Y el rojo vino, regocijador del ánimo.
Te daré vestidos,
te mandaré próspero viento
para que llegues sano y salvo a tu patria tierra,
si lo quieren los dioses que habitan el anchuroso cielo,
los cuales me aventajan así en trazar designios,
como en llevarlos a término".*
        Yo jugaba entre tus hermosos muslos como si me hubiese perdido, sin brújula, por el océano.
        Nadaba, buscando noctilúcas que mostrasen la ruta perdida del esónida navegando hacia su amada Yolcos.  Y erguido como un faro en la costa de las tormentas,  columna más poderosa que el más sagrado tótem, se elevaba tu fortaleza.  Y la besaba, amado Emperador, ¿recuerdas?, y espuma blanca surgía de tu columna, sonrisa inhiesta de dios complacido, alegría de fuerza transida del celo de Eros, aguijón del estro amoroso que te devolvía a mí, cubriéndome como Urano a Gea: abrazo..., cielo cálido... , ternura de tu pecho... , cueva donde refugiarme de la intemperie del invierno, calor de hoguera en un sueño.
        Buscabas con tus besos el tálamo de mi vientre y me enseñabas que de mi espuma blanca podía surgir el canto de las Sirenas que no enloquece, y que la unión inmaculada de nuestros cuerpos era tan fuerte que ni la más férrea obsidiana podría sesgarla.
        Y, cuando extenuados nos dormíamos abrazados uno al otro, el príncipe Sebastián seguía despertando, siempre despertando, en una aurora dorada que ilumina las huellas plateadas en la orilla de la playa, frente a tu palacio, Emperador, donde alguien, arrodillado, reza: reza por ti, reza por mí, reza por la vida.
        Eso es lo que me dijiste un día, Emperador, mi bien amado: que si alguna vez nos perdiésemos, mi ánimo no decayese en la búsqueda, porque no faltaría nunca alguien que rezase por nuestro encuentro.
        Que rezase por mí, por ti, por la vida.
        Pero la sombra del paso del tiempo se hace cada vez más tenebrosa y, a veces, siento que ya no queda nada, no existe nadie, mi amado Alejandro, sólo yo: apátrida que busca el camino de un Imperio donde el padre ame tanto a su hijo que no permita su muerte.
        Sigo buscando el sendero que lleva hasta tu palacio; busco huellas en la orilla de la playa.
        Interpreto los signos de los modos del durmiente; símbolos que olvida las formas del que despierta.
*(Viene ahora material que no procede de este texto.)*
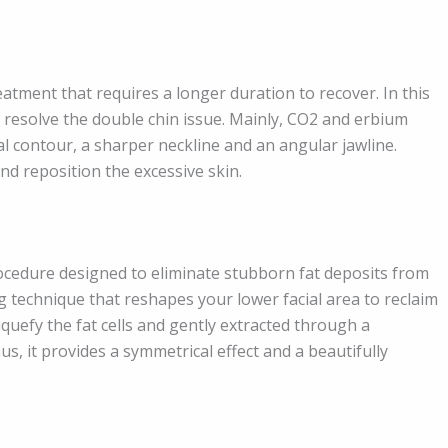
eatment that requires a longer duration to recover. In this
o resolve the double chin issue. Mainly, CO2 and erbium
l contour, a sharper neckline and an angular jawline.
d reposition the excessive skin.
rocedure designed to eliminate stubborn fat deposits from
ing technique that reshapes your lower facial area to reclaim
quefy the fat cells and gently extracted through a
us, it provides a symmetrical effect and a beautifully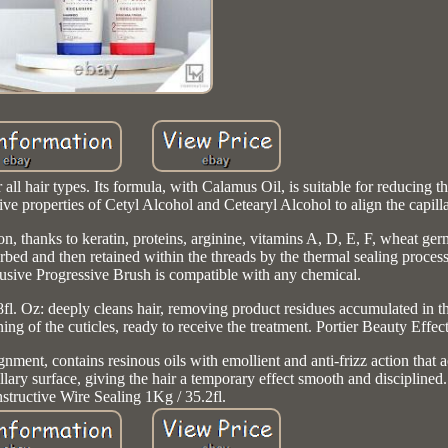
all hair types. Its formula, with Calamus Oil, is suitable for reducing 
tive properties of Cetyl Alcohol and Cetearyl Alcohol to align the capilla
ion, thanks to keratin, proteins, arginine, vitamins A, D, E, F, wheat 
orbed and then retained within the threads by the thermal sealing process
lusive Progressive Brush is compatible with any chemical.
l. Oz: deeply cleans hair, removing product residues accumulated in the 
g of the cuticles, ready to receive the treatment. Portier Beauty Effect
gnment, contains resinous oils with emollient and anti-frizz action that 
lary surface, giving the hair a temporary effect smooth and disciplined.
structive Wire Sealing 1Kg / 35.2fl.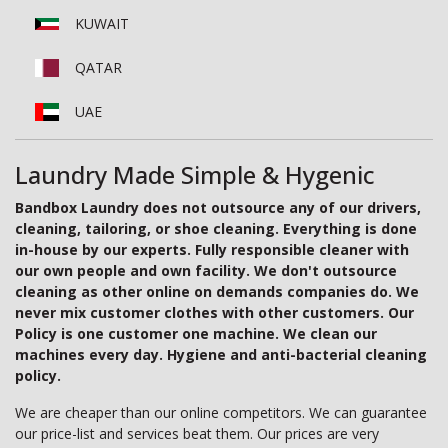
KUWAIT
QATAR
UAE
Laundry Made Simple & Hygenic
Bandbox Laundry does not outsource any of our drivers,
cleaning, tailoring, or shoe cleaning. Everything is done
in-house by our experts. Fully responsible cleaner with
our own people and own facility. We don't outsource
cleaning as other online on demands companies do. We
never mix customer clothes with other customers. Our
Policy is one customer one machine. We clean our
machines every day. Hygiene and anti-bacterial cleaning
policy.
We are cheaper than our online competitors. We can guarantee
our price-list and services beat them. Our prices are very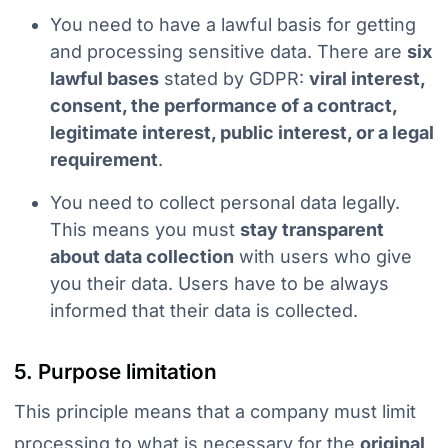
You need to have a lawful basis for getting
and processing sensitive data.
There are
six
lawful bases
stated by GDPR:
viral interest,
consent, the performance of a contract,
legitimate interest, public interest, or a legal
requirement
.
You need to collect personal data legally.
This means you must
stay transparent
about data collection
with users who give
you their data. Users have to be always
informed that their data is collected.
5. Purpose limitation
This principle means that a company must limit
processing to what is necessary for the
original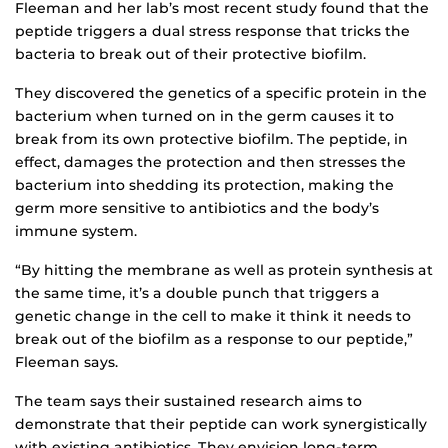
Fleeman and her lab’s most recent study found that the
peptide triggers a dual stress response that tricks the
bacteria to break out of their protective biofilm.
They discovered the genetics of a specific protein in the
bacterium when turned on in the germ causes it to
break from its own protective biofilm. The peptide, in
effect, damages the protection and then stresses the
bacterium into shedding its protection, making the
germ more sensitive to antibiotics and the body’s
immune system.
“By hitting the membrane as well as protein synthesis at
the same time, it’s a double punch that triggers a
genetic change in the cell to make it think it needs to
break out of the biofilm as a response to our peptide,”
Fleeman says.
The team says their sustained research aims to
demonstrate that their peptide can work synergistically
with existing antibiotics. They envision long-term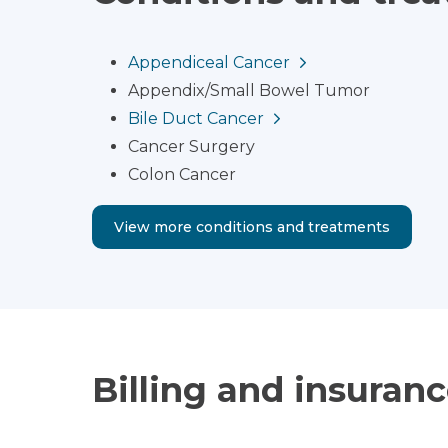
Appendiceal Cancer
Appendix/Small Bowel Tumor
Bile Duct Cancer
Cancer Surgery
Colon Cancer
View more conditions and treatments
Billing and insuran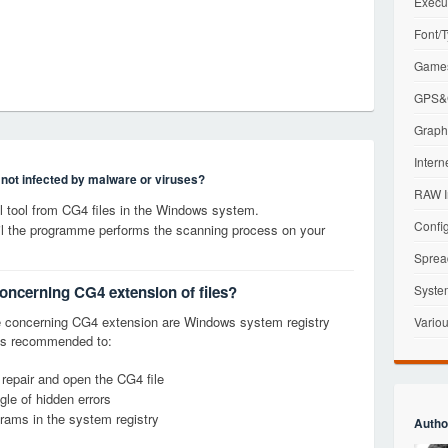
Execu
Font/T
Games
GPS&G
Graphi
Intern
s not infected by malware or viruses?
RAW I
 tool from CG4 files in the Windows system.
Config
til the programme performs the scanning process on your
Sprea
concerning CG4 extension of files?
Syste
 concerning CG4 extension are Windows system registry
Variou
it is recommended to:
 repair and open the CG4 file
le of hidden errors
grams in the system registry
Autho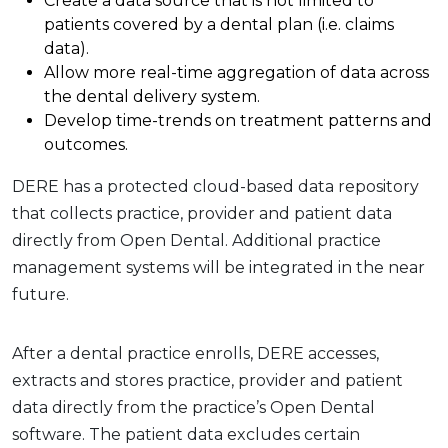
Create a data source that is not limited to
patients covered by a dental plan (i.e. claims
data).
Allow more real-time aggregation of data across
the dental delivery system.
Develop time-trends on treatment patterns and
outcomes.
DERE has a protected cloud-based data repository
that collects practice, provider and patient data
directly from Open Dental. Additional practice
management systems will be integrated in the near
future.
After a dental practice enrolls, DERE accesses,
extracts and stores practice, provider and patient
data directly from the practice’s Open Dental
software. The patient data excludes certain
        He enviado mensajeros.  Yo mismo me he vuelto correo, príncipe, sirviente, lacayo, bufón; he aprendido a beber el agua de lluvia como tú me enseñaste.
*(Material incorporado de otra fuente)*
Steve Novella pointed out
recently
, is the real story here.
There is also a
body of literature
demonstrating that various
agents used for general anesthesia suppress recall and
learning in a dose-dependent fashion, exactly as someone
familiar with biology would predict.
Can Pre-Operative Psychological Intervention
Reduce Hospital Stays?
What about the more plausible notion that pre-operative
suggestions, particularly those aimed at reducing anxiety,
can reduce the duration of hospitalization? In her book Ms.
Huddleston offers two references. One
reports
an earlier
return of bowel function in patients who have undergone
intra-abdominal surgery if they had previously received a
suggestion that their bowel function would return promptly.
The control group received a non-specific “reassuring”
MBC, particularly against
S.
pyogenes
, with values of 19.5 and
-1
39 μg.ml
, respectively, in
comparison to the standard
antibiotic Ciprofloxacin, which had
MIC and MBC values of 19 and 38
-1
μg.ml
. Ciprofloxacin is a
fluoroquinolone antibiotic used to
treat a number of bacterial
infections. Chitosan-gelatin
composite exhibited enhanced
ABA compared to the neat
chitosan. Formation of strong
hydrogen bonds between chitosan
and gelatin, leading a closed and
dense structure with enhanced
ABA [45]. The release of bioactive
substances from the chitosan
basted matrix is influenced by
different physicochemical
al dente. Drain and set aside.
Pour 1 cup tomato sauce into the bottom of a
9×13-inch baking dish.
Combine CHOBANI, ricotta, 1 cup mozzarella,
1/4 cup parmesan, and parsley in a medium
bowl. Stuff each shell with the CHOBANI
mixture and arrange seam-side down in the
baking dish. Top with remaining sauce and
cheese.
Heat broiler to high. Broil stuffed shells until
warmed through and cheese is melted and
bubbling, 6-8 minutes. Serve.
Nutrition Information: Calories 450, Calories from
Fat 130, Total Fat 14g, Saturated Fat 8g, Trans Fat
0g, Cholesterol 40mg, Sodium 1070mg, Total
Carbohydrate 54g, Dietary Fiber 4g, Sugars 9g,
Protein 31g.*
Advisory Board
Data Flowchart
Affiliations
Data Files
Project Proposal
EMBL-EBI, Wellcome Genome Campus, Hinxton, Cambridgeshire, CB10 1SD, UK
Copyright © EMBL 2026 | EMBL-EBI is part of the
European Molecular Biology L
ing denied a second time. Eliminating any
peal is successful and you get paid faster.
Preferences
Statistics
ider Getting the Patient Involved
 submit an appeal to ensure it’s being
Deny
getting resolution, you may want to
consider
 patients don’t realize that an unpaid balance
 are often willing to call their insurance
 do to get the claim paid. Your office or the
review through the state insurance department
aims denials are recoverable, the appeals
        Dejo invadir mi delirio por las señas que se corresponden con tu presencia: los jacintos en flor, las anémonas mostrando sus colores a la luz de la luna, las mariposas negras y azules que a veces entran por la ventana...; pero aún no has vuelto, ni yo he llegado.
        Hoy me ha parecido que una voz me susurraba al oído cuando despertaba.  He creído reconocer la sonrisa de la elocuencia en el alba, la luminosidad de una iglesia loca que recupera el alma que la había abandonado, como si una mano inocente encendiese todas las velas ante el sagrario.  He despertado con el suspiro que termina el desasosiego de una pesadilla.
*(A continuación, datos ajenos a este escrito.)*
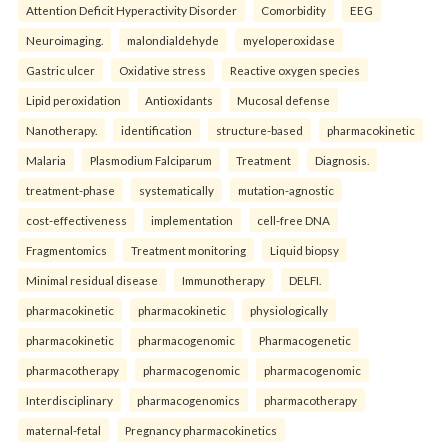
Attention Deficit Hyperactivity Disorder
Comorbidity
EEG
Neuroimaging.
malondialdehyde
myeloperoxidase
Gastric ulcer
Oxidative stress
Reactive oxygen species
Lipid peroxidation
Antioxidants
Mucosal defense
Nanotherapy.
identification
structure-based
pharmacokinetic
Malaria
Plasmodium Falciparum
Treatment
Diagnosis.
treatment-phase
systematically
mutation-agnostic
cost-effectiveness
implementation
cell-free DNA
Fragmentomics
Treatment monitoring
Liquid biopsy
Minimal residual disease
Immunotherapy
DELFI.
pharmacokinetic
pharmacokinetic
physiologically
pharmacokinetic
pharmacogenomic
Pharmacogenetic
pharmacotherapy
pharmacogenomic
pharmacogenomic
Interdisciplinary
pharmacogenomics
pharmacotherapy
maternal-fetal
Pregnancy pharmacokinetics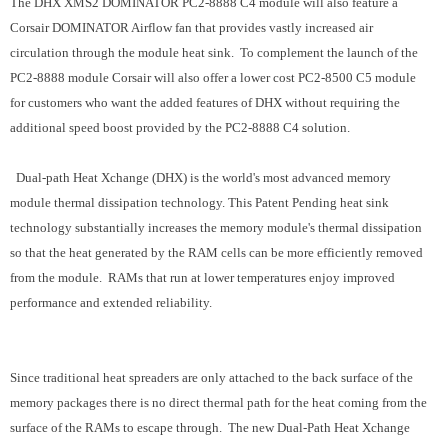
The DHX XMS2 DOMINATOR PC2-8888 C4 module will also feature a
Corsair DOMINATOR Airflow fan that provides vastly increased air
circulation through the module heat sink. To complement the launch of the
PC2-8888 module Corsair will also offer a lower cost PC2-8500 C5 module
for customers who want the added features of DHX without requiring the
additional speed boost provided by the PC2-8888 C4 solution.
Dual-path Heat Xchange (DHX) is the world's most advanced memory
module thermal dissipation technology. This Patent Pending heat sink
technology substantially increases the memory module's thermal dissipation
so that the heat generated by the RAM cells can be more efficiently removed
from the module. RAMs that run at lower temperatures enjoy improved
performance and extended reliability.
Since traditional heat spreaders are only attached to the back surface of the
memory packages there is no direct thermal path for the heat coming from the
surface of the RAMs to escape through. The new Dual-Path Heat Xchange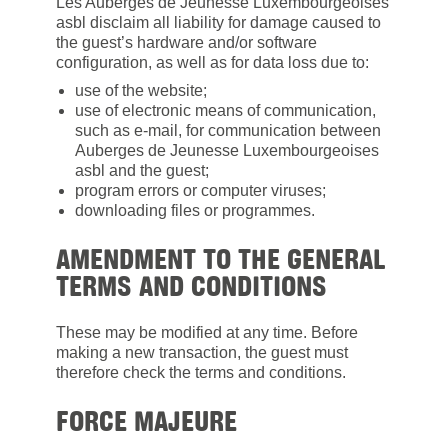
Les Auberges de Jeunesse Luxembourgeoises
asbl disclaim all liability for damage caused to
the guest’s hardware and/or software
configuration, as well as for data loss due to:
use of the website;
use of electronic means of communication,
such as e-mail, for communication between
Auberges de Jeunesse Luxembourgeoises
asbl and the guest;
program errors or computer viruses;
downloading files or programmes.
AMENDMENT TO THE GENERAL
TERMS AND CONDITIONS
These may be modified at any time. Before
making a new transaction, the guest must
therefore check the terms and conditions.
FORCE MAJEURE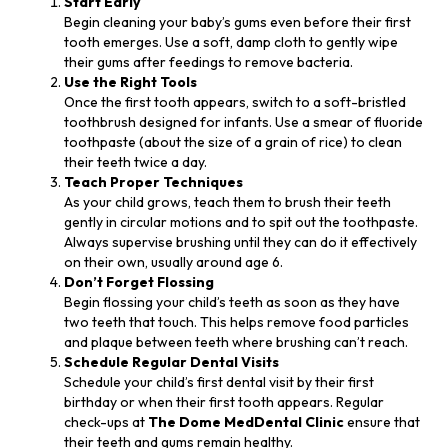
Start Early
Begin cleaning your baby’s gums even before their first
tooth emerges. Use a soft, damp cloth to gently wipe
their gums after feedings to remove bacteria.
Use the Right Tools
Once the first tooth appears, switch to a soft-bristled
toothbrush designed for infants. Use a smear of fluoride
toothpaste (about the size of a grain of rice) to clean
their teeth twice a day.
Teach Proper Techniques
As your child grows, teach them to brush their teeth
gently in circular motions and to spit out the toothpaste.
Always supervise brushing until they can do it effectively
on their own, usually around age 6.
Don’t Forget Flossing
Begin flossing your child’s teeth as soon as they have
two teeth that touch. This helps remove food particles
and plaque between teeth where brushing can’t reach.
Schedule Regular Dental Visits
Schedule your child’s first dental visit by their first
birthday or when their first tooth appears. Regular
check-ups at
The Dome MedDental Clinic
ensure that
their teeth and gums remain healthy.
        Como si nunca nos hubiésemos perdido.     
        Como si la mañana misma fuese la inmensa sonrisa de tu amplio pecho esperándome entre la niebla, como si me  dijeses: "...pero, si estoy aquí..."; y las estrellas que aún quedan cuando se hace el día han brillado, ignorantes e impotentes, con la rabia de las lágrimas de la ausencia, porque les faltaba tu bendición, el eco de la  bienaventuranza de tu voz diciendo: "...si algún día nos perdemos, que tu corazón no decaiga.  Una oración volverá a unirnos.  Recuerda que siempre, en algún lado, en una playa lejana, hay alguien rezando.
         Rezando por ti.
         Rezando por mí.
         Rezando por la vida".
        En la distancia, a la sombra de la Torre de Babel, un ángel observa a través de una ventana los sótanos donde Nemrod, insomne, ensaya medidas y longitudes sobre los planos del edificio.  A medida que la Torre es más alta, más confuso se hace subir por ella.
         Un niño que juega sin compañeros llora perdido en un vericueto del laberinto.
         Cuando llueve pueden oírse sus lágrimas.
A veces, las escucho.






NOTAS
* - HOMERO: "La Odisea" ; Rapsodia número 5.



(En Bruselas, a 11 de Octubre de 1991; revisada entre el 9 y el 30 de Mayo de 1994).